Schrempp used part of his 25-minute speech to explain how DaimlerChrysler has been trying to resurrect its struggling U.S. unit since November, when he replaced group president Jim Holden with German executive Dieter Zetsche.
"We had to move, and we moved decisively," Schrempp said of the management change. "You may hear some discordant sounds here and there, but that is because we are gearing up for real performance."
He said that Zetsche and his team at Chrysler headquarters in Auburn Hills, Mich., have been working day and night on developing a restructuring strategy that will be announced on Feb. 26.
The DaimlerChrysler chairman also assured conference attendees that Chrysler and its sister unit, Daimler, were on equal ground. During a question and answer session after his speech, Schrempp said, "Take it from me, this was genuinely a merger of equals." He also said that the DaimlerChrysler board of directors has complied with the merger document "by letter and by spirit."
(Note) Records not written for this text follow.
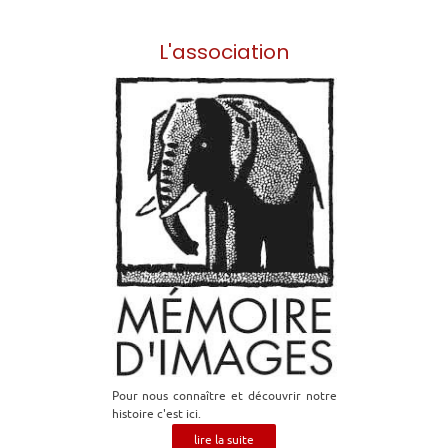
L'association
Pour nous connaître et découvrir notre
histoire c'est ici.
lire la suite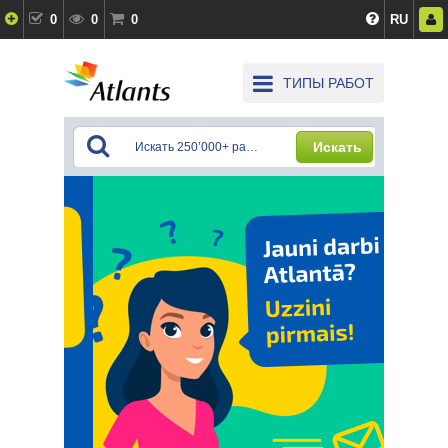
0
0
0
RU
ТИПЫ РАБОТ
Искать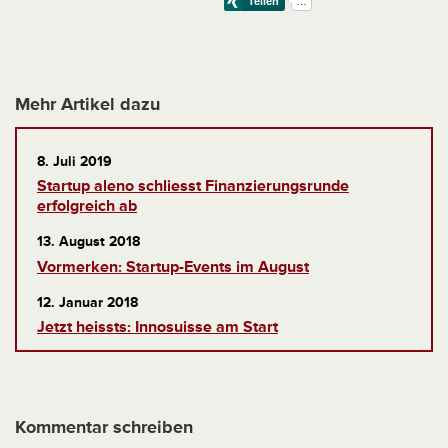
Mehr Artikel dazu
8. Juli 2019
Startup aleno schliesst Finanzierungsrunde
erfolgreich ab
13. August 2018
Vormerken: Startup-Events im August
12. Januar 2018
Jetzt heissts: Innosuisse am Start
Kommentar schreiben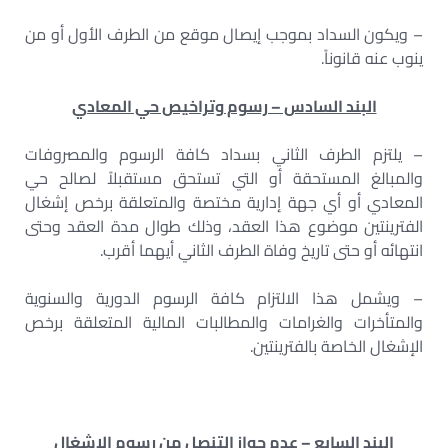
– ويكون السداد بموجب إيصال موقع من الطرف الأول أو من
ينوب عنه قانوناً.
البند السادس – رسوم وتراخيص حي المعادي
– يلتزم الطرف الثاني بسداد كافة الرسوم والمصروفات
والمبالغ المستحقة أو التي تستحق مستقبلاً لصالح حي
المعادي أو أي جهة إدارية مختصة والمتعلقة برخص إشغال
الفترينتين موضوع هذا العقد، وذلك طوال مدة العقد وحتى
انتهائه أو حتى تاريخ وفاة الطرف الثاني أيهما أقرب.
– ويشمل هذا الالتزام كافة الرسوم الدورية والسنوية
والمتأخرات والغرامات والمطالبات المالية المتعلقة برخص
الإشغال الخاصة بالفترينتين.
البند السابع – عدم جواز التنصل من رسوم الإشغال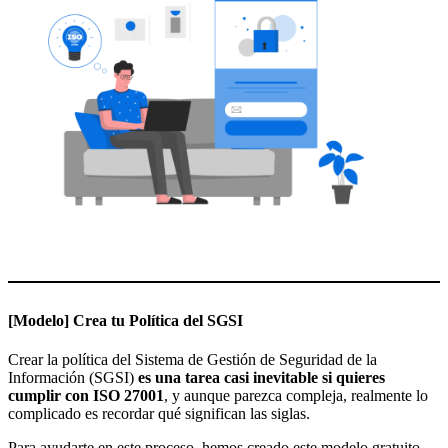
[Modelo] Crea tu Política del SGSI
Crear la política del Sistema de Gestión de Seguridad de la
Información (SGSI)
es una tarea casi inevitable si quieres
cumplir con ISO 27001
, y aunque parezca compleja, realmente lo
complicado es recordar qué significan las siglas.
Para ayudarte en este proceso, hemos creado este modelo gratuito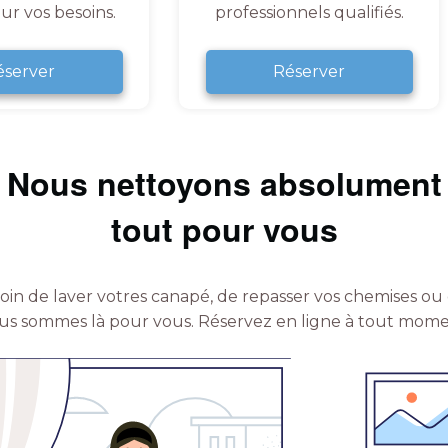
ur vos besoins.
professionnels qualifiés.
éserver
Réserver
Nous nettoyons absolument
tout pour vous
in de laver votres canapé, de repasser vos chemises ou 
us sommes là pour vous.
Réservez en ligne à tout mome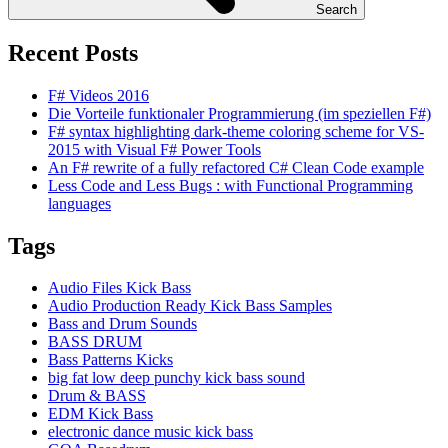
Search
Recent Posts
F# Videos 2016
Die Vorteile funktionaler Programmierung (im speziellen F#)
F# syntax highlighting dark-theme coloring scheme for VS-
2015 with Visual F# Power Tools
An F# rewrite of a fully refactored C# Clean Code example
Less Code and Less Bugs : with Functional Programming
languages
Tags
Audio Files Kick Bass
Audio Production Ready Kick Bass Samples
Bass and Drum Sounds
BASS DRUM
Bass Patterns Kicks
big fat low deep punchy kick bass sound
Drum & BASS
EDM Kick Bass
electronic dance music kick bass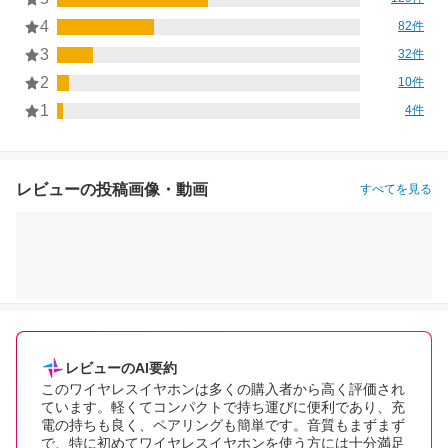
4
82件
3
32件
2
10件
1
4件
レビューの投稿画像・動画
すべてを見る
レビューのAI要約
このワイヤレスイヤホンは多くの購入者から高く評価され
ています。軽くてコンパクトで持ち運びに便利であり、充
電の持ちも良く、ペアリングも簡単です。音質もまずまず
で、特に初めてワイヤレスイヤホンを使う方には十分満足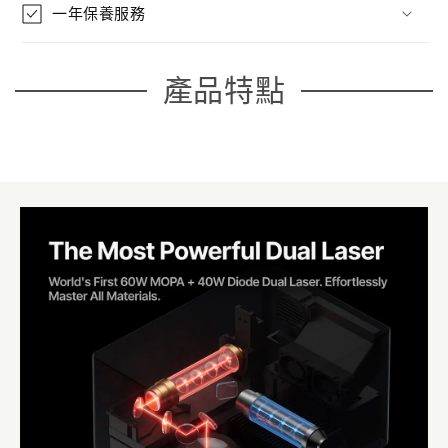
一年保養服務
產品特點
Schrempp faces several lawsuits, none more noteworthy than one filed by billionaire financier Kirk Kerkorian -- a $8 billion suit that alleges securities fraud and seeks a breakup of the merger. Kerkorian, DaimlerChrysler's No. 3 shareholder, alleges that Schrempp and other key executives committed fraud by concealing their true intentions for the merger in 1998.
When asked whether the U.S. unit might share platforms with Mercedes-Benz, Schrempp replied with an emphatic, "No." But he said that it's possible that Chrysler will share platforms with Mitsubishi.
Schrempp was also asked why an American executive would not have been able to take the reigns of the U.S. unit. He said DaimlerChrysler did not consider nationality when it looked for a successor to Holden. He said Zetsche is simply the best person to lead the company. He also said that an American could take over as Chrysler CEO in the future.